→ **What to work on**
[a] Decide whether each statement below agrees with the Dance Card program page: (i) the season's premieres stream May 27–June 2; (ii) Russell Ducker graduated from the Royal Ballet Upper School in 2006; (iii) the ballet's performers wear white tie attire. Answer yes or no for each, and quote the page's deciding words.
[b] Write the next part of the Dance Card program page, starting after its final sentence.

→ **Document passage**
•••••
Our digital season concludes with a series of world premieres celebrating the beauty of dance and the music of Jennifer Higdon. Streaming May 27–June 2.

DANCE CARD

“In the game of ballroom etiquette, a ‘Dance Card’ was used to record the names of successive partners. It was a carefully orchestrated affair, much like Jennifer Higdon’s colourful score. Dressed in white tie attire, the ballet recalls the jubilance of a formal gala. As the performers fleet between partners, we are in effect dancing with our audience. I hope our patrons fill their dance card with that shared experience. May we have this next dance?” – Russell Ducker, choreographer

Cast

Mayara Pineiro
Ashton Roxander
Kathryn Manger
Aleksey Babayev
Sydney Dolan
Etienne Diaz
Lucia Erickson

Pau Pujol
Jaqueline Callahan
Austin Eyler
Gabriela Mesa
Isaac Hollis
Julia Vinez
Jeremy Power

Russell Ducker

Russell Ducker began his training at the Royal Ballet Lower School, White Lodge and graduated from the Royal Ballet Upper School, Covent Garden in 2007. In 2006, he won the Pamela Self Award for dance, as well as a bursary from the NFL foundation. As a student choreographer, Russell received awards in the Dame Ninette De Valois, Sir Kenneth MacMillan, and Ursula Moreton choreographic competitions and in 2006 collaborated with  musicians from the Royal College of Music on a new work.
•••••
→ **Given entries**
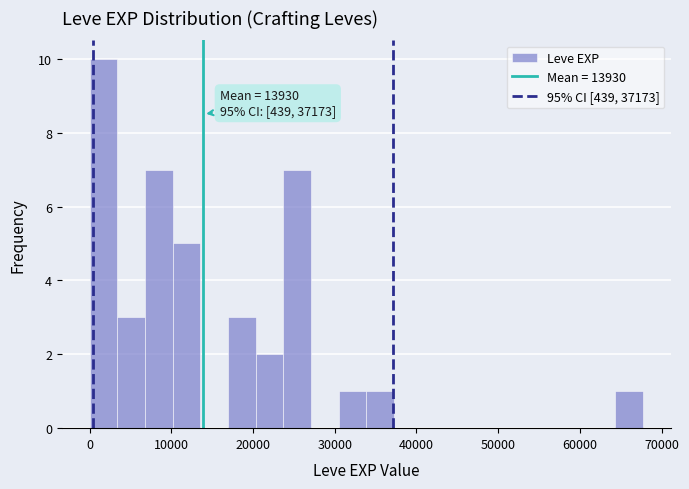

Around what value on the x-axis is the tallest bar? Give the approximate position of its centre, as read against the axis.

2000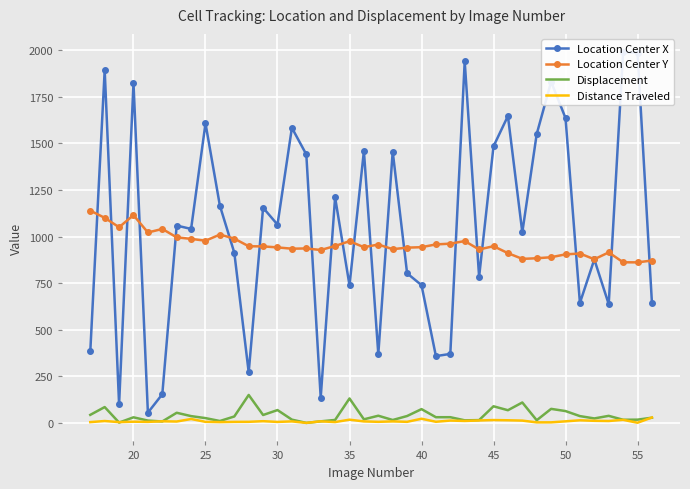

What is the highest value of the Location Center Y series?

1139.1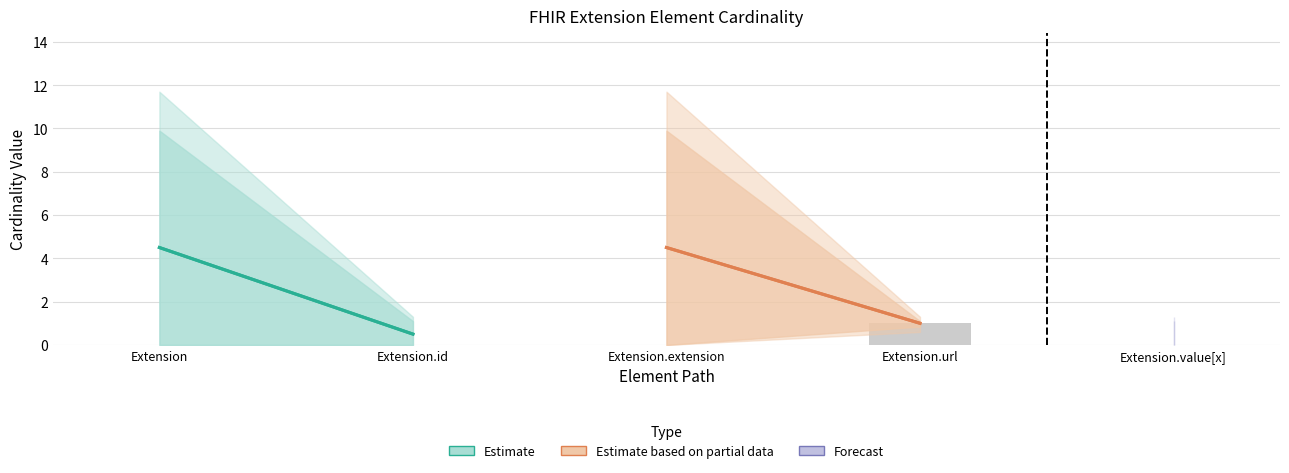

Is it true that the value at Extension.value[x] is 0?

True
•••••
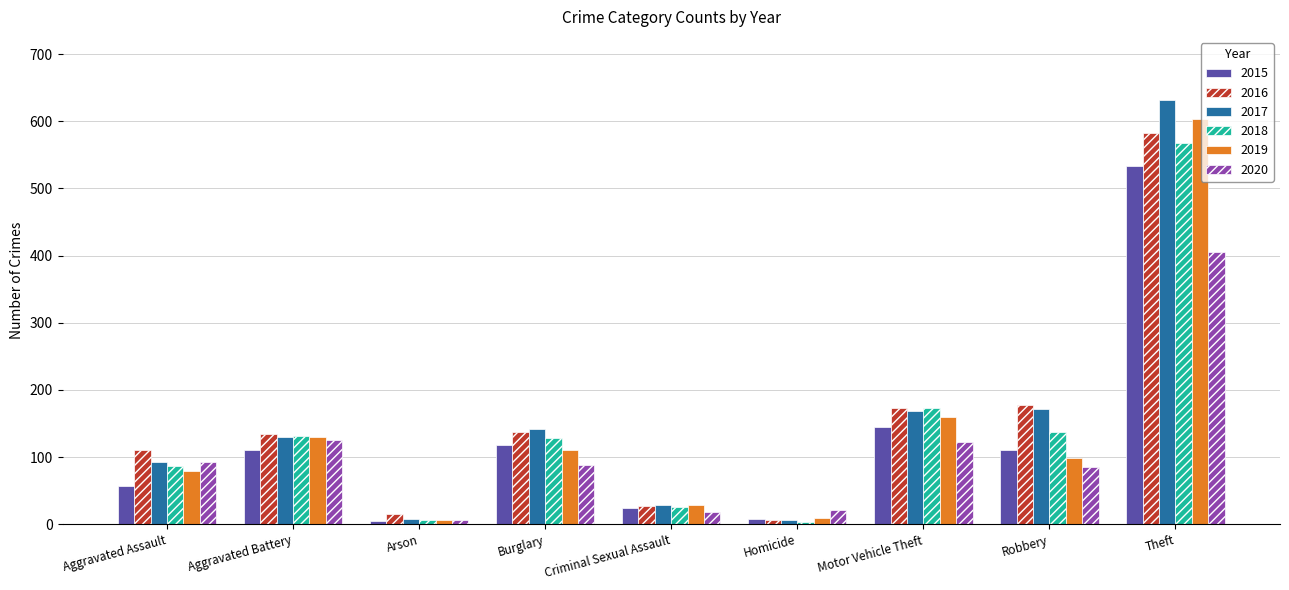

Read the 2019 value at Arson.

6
•••••
→ **Outputs in order**
[a]
(i) Yes: "Streaming May 27–June 2."
(ii) No: "graduated from the Royal Ballet Upper School, Covent Garden in 2007"
(iii) Yes: "Dressed in white tie attire, the ballet recalls the jubilance of a formal gala."

[b]
Russell performed with the Royal Ballet in their productions of Swan Lake, Onegin, The Nutcracker as well as the  Anthony Dowell Celebration Gala. Russell joined Philadelphia Ballet as a member of the corps de ballet for our 2014/2015 season and was promoted to the rank of Demi Soloist in 2019. Since then Russell has danced in a range of classical and contemporary repertoire including leading roles in Christopher Wheeldon’s DGV: Danse à Grande Vitesse, Jiri Kylian’s Petite Mort Juliano Nunes’s Connections, and Nacho Duato’s Remansos among others. Russell has choreographed twice for Philadelphia Ballet 2, firstly in 2016 with Where The Sidewalk Ends featuring the poetry of Shel Silverstein and again in 2017 with Little Voices. In 2018 he premiered his first work for the main company, This Divide to music by Glenn Branca, at the Merriam theater. Pennsylvania ballet’s 2021 digital season featured his second company commission, Dance Card in an evening of works scored by Grammy award winning composer Jennifer Higdon. Also featured was Suspended in time, a collaboration with PA ballet artistic director Angel Corella and choreographer Kirill Radev to music by The Electric Light Orchestra.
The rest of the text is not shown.